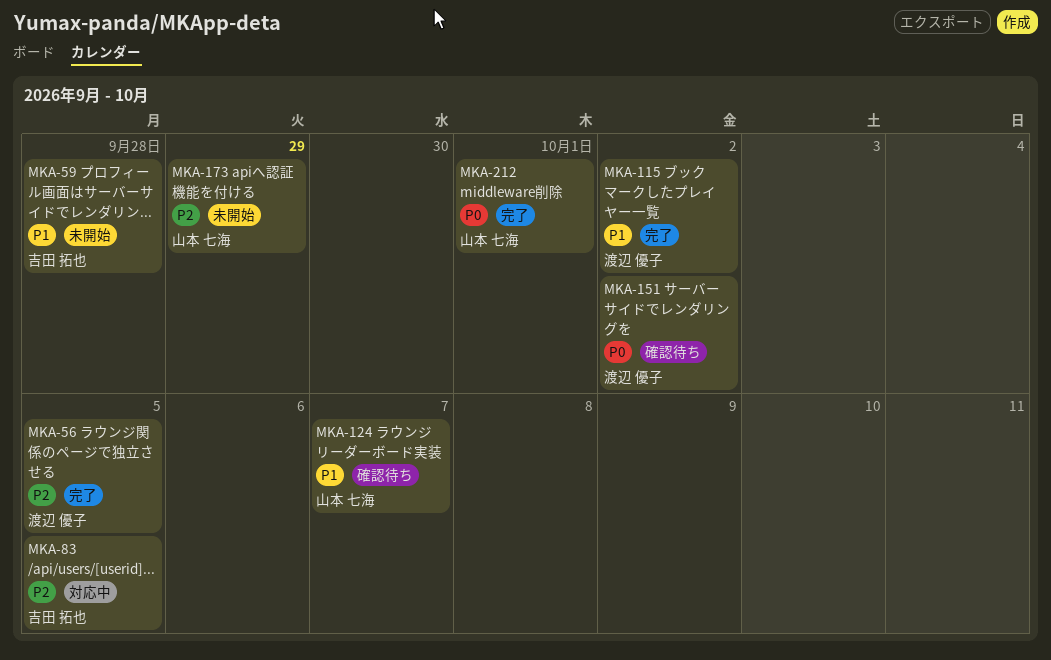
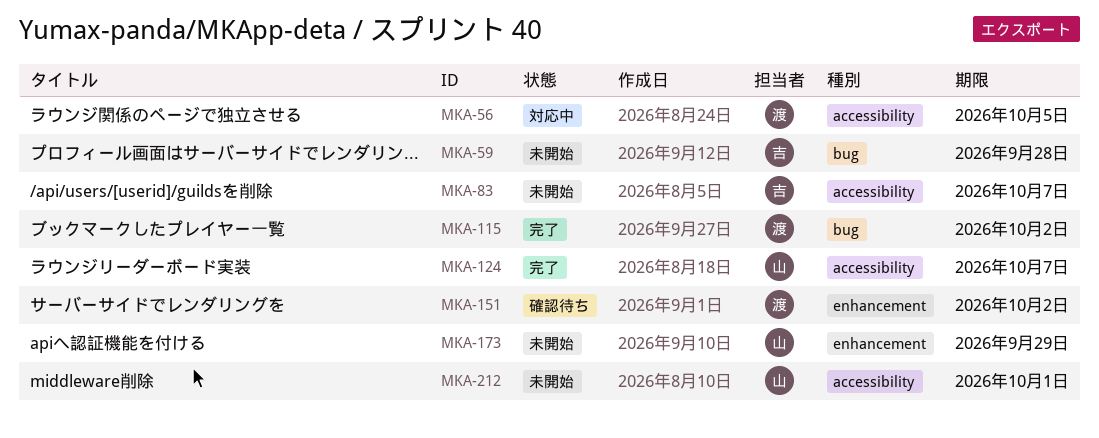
MKA-56, status: 完了 -> 対応中
MKA-83, status: 対応中 -> 未開始
MKA-83, due: Oct 5 -> Oct 7
MKA-124, status: 確認待ち -> 完了
MKA-212, status: 完了 -> 未開始

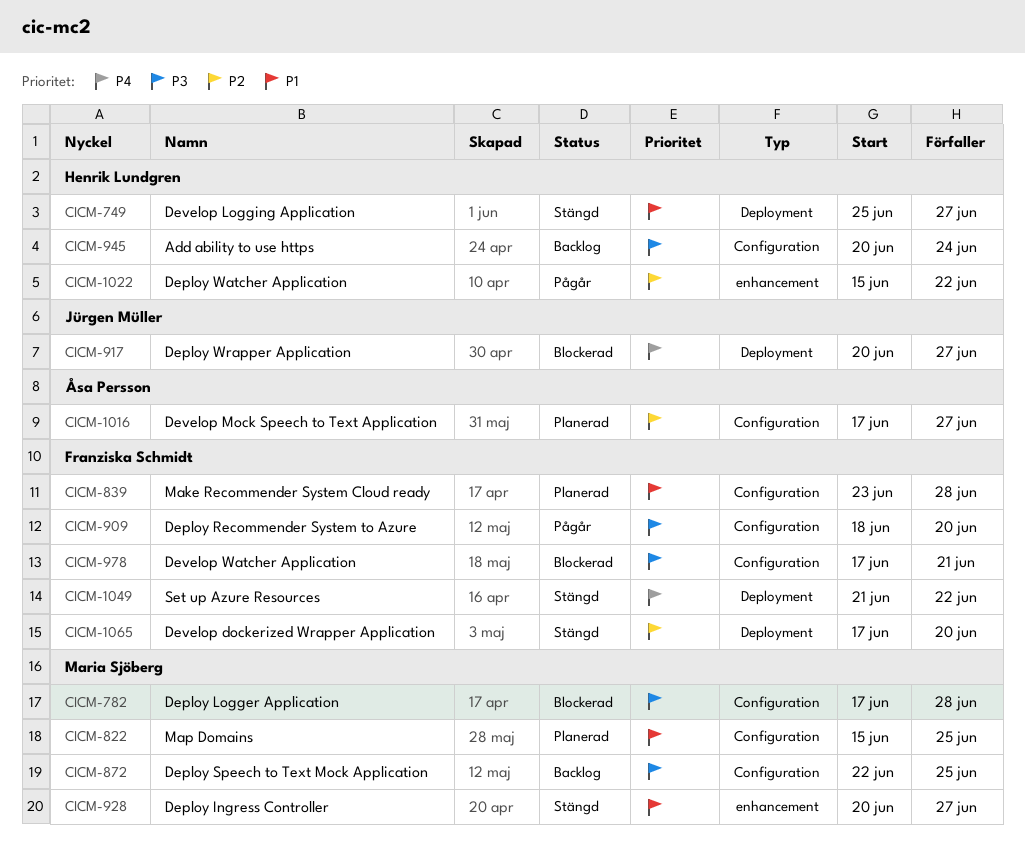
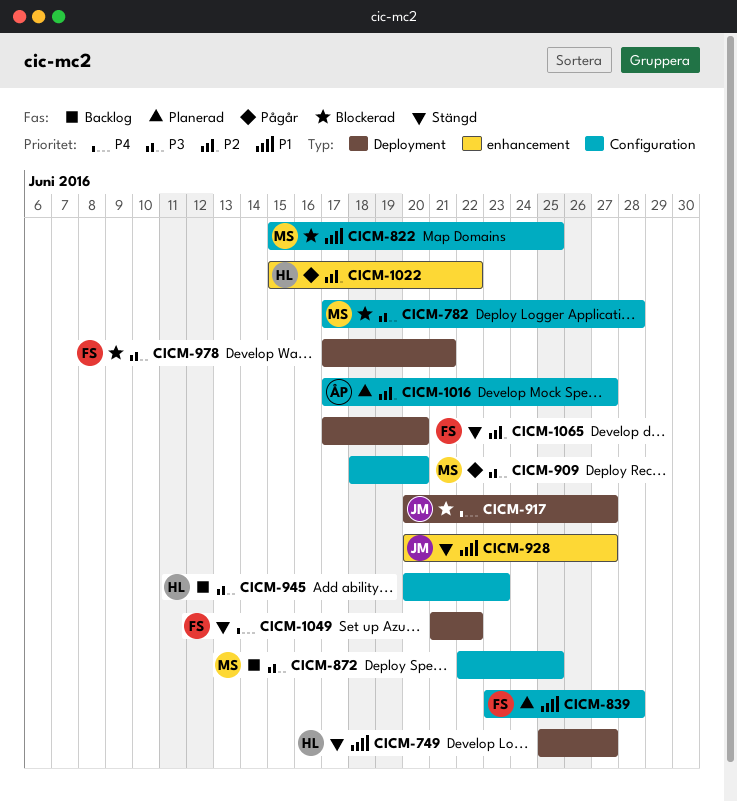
CICM-822, status: Planerad -> Blockerad
CICM-909, owner: Franziska Schmidt -> Maria Sjöberg
CICM-928, owner: Maria Sjöberg -> Jürgen Müller
CICM-945, due: Jun 24 -> Jun 23
CICM-978, label: Configuration -> Deployment

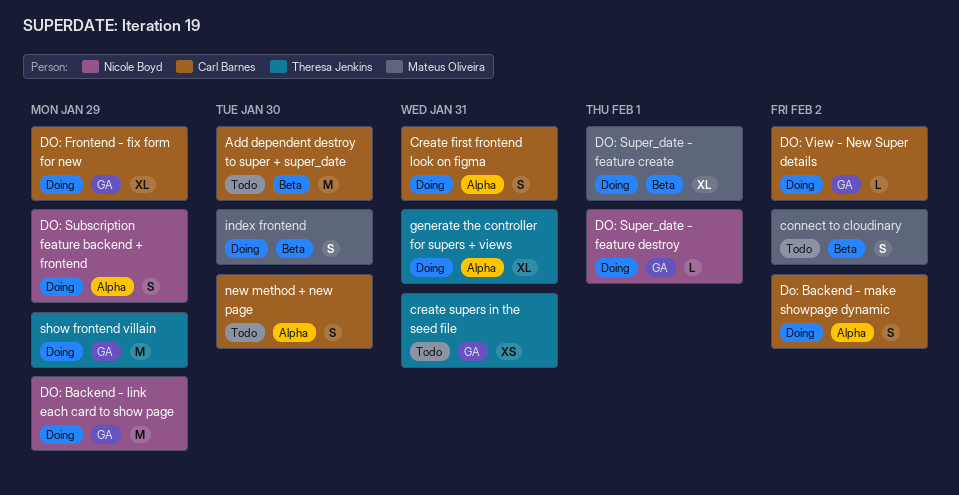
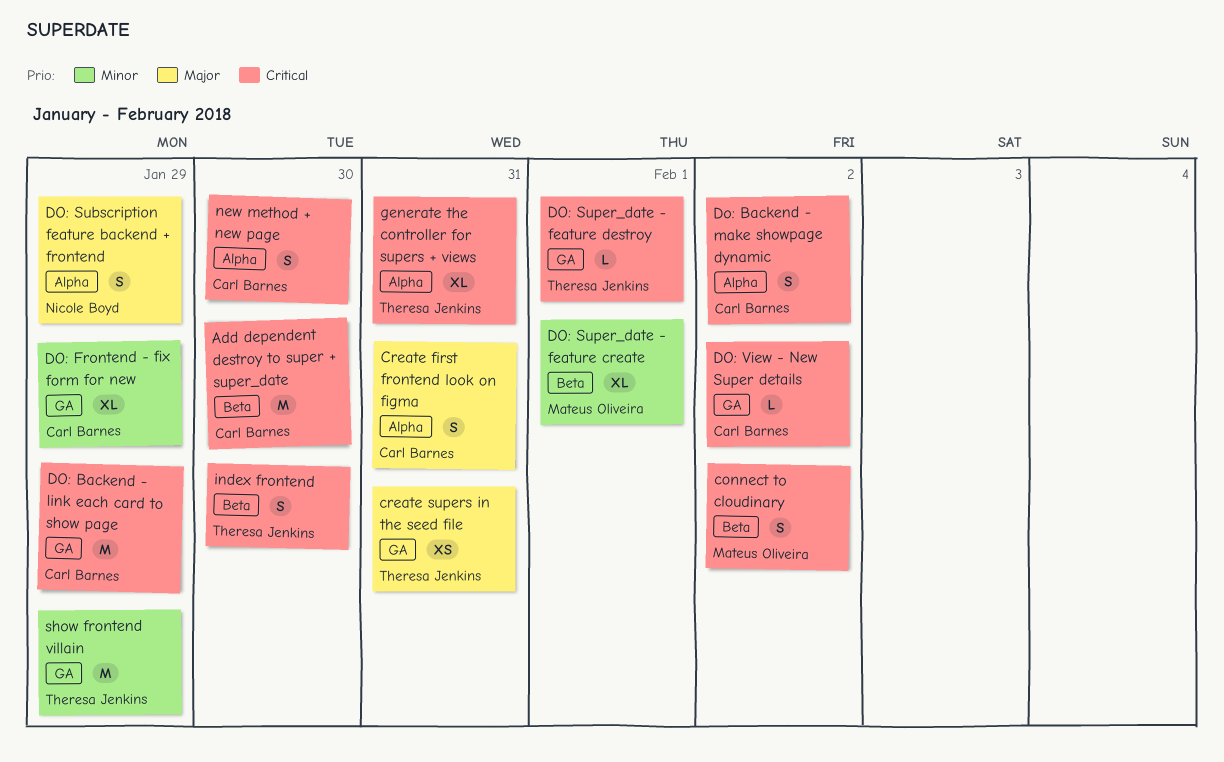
DO: Backend - link each card to show page, owner: Nicole Boyd -> Carl Barnes
DO: Super_date - feature destroy, owner: Nicole Boyd -> Theresa Jenkins
index frontend, owner: Mateus Oliveira -> Theresa Jenkins

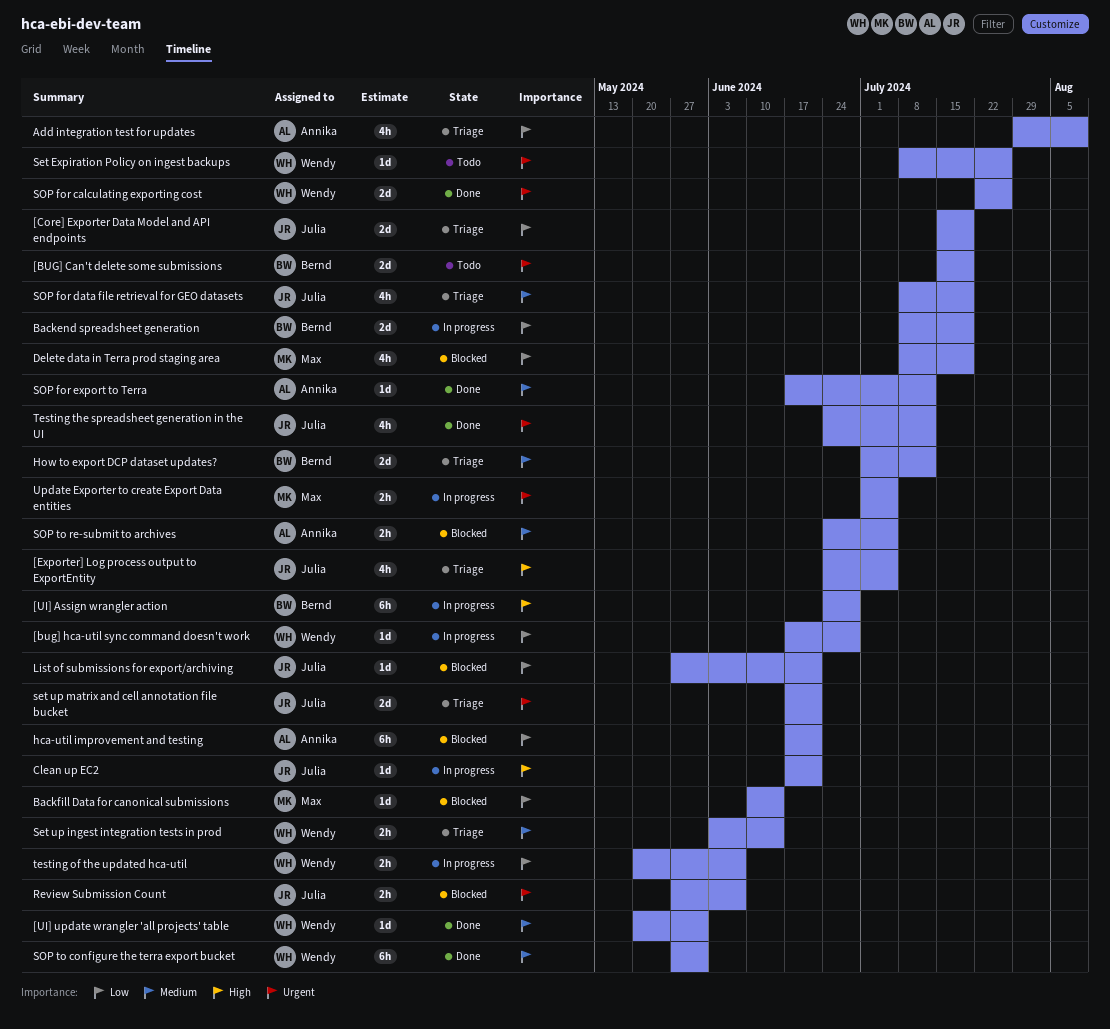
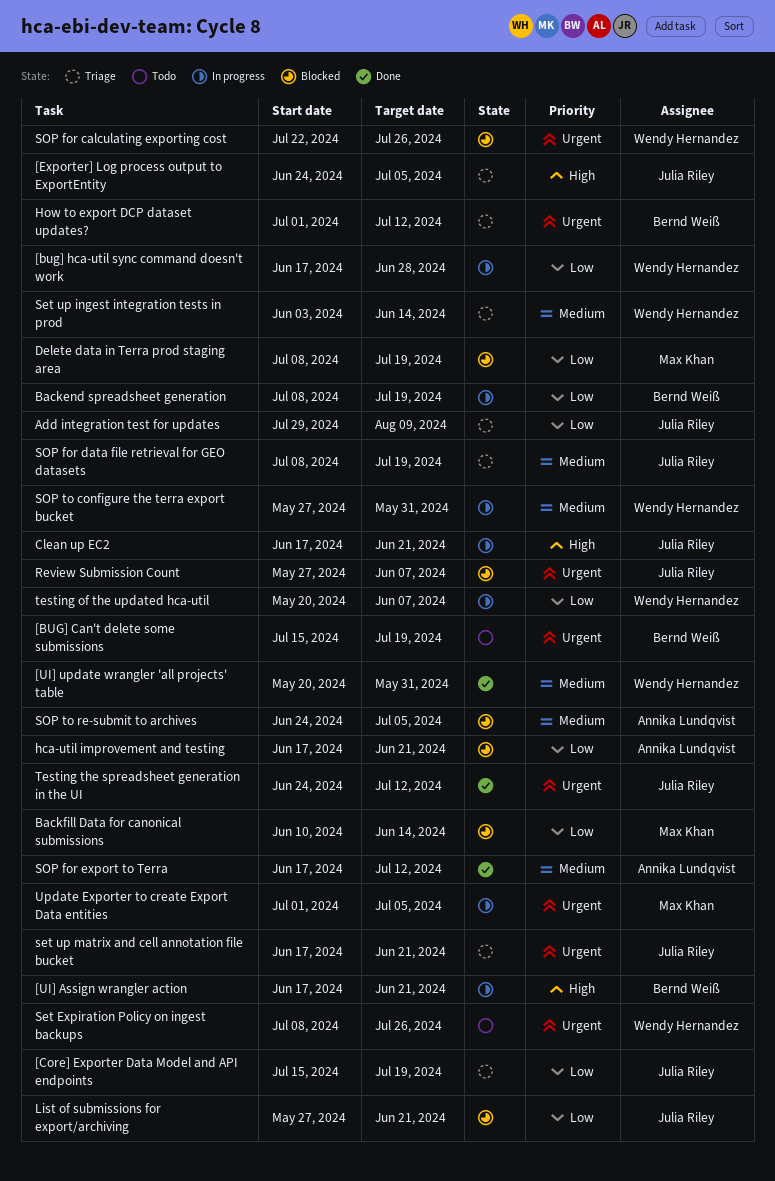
[UI] Assign wrangler action, start: Jun 24 -> Jun 17
[UI] Assign wrangler action, due: Jun 28 -> Jun 21
Add integration test for updates, owner: Annika Lundqvist -> Julia Riley
How to export DCP dataset updates?, priority: Medium -> Urgent
SOP for calculating exporting cost, status: Done -> Blocked
SOP to configure the terra export bucket, status: Done -> In progress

» **Task directions**
Leave out the pictures and output every record above precisely as given.

» **Your solution**
MKA-56, status: 完了 -> 対応中
MKA-83, status: 対応中 -> 未開始
MKA-83, due: Oct 5 -> Oct 7
MKA-124, status: 確認待ち -> 完了
MKA-212, status: 完了 -> 未開始

CICM-822, status: Planerad -> Blockerad
CICM-909, owner: Franziska Schmidt -> Maria Sjöberg
CICM-928, owner: Maria Sjöberg -> Jürgen Müller
CICM-945, due: Jun 24 -> Jun 23
CICM-978, label: Configuration -> Deployment

DO: Backend - link each card to show page, owner: Nicole Boyd -> Carl Barnes
DO: Super_date - feature destroy, owner: Nicole Boyd -> Theresa Jenkins
index frontend, owner: Mateus Oliveira -> Theresa Jenkins

[UI] Assign wrangler action, start: Jun 24 -> Jun 17
[UI] Assign wrangler action, due: Jun 28 -> Jun 21
Add integration test for updates, owner: Annika Lundqvist -> Julia Riley
How to export DCP dataset updates?, priority: Medium -> Urgent
SOP for calculating exporting cost, status: Done -> Blocked
SOP to configure the terra export bucket, status: Done -> In progress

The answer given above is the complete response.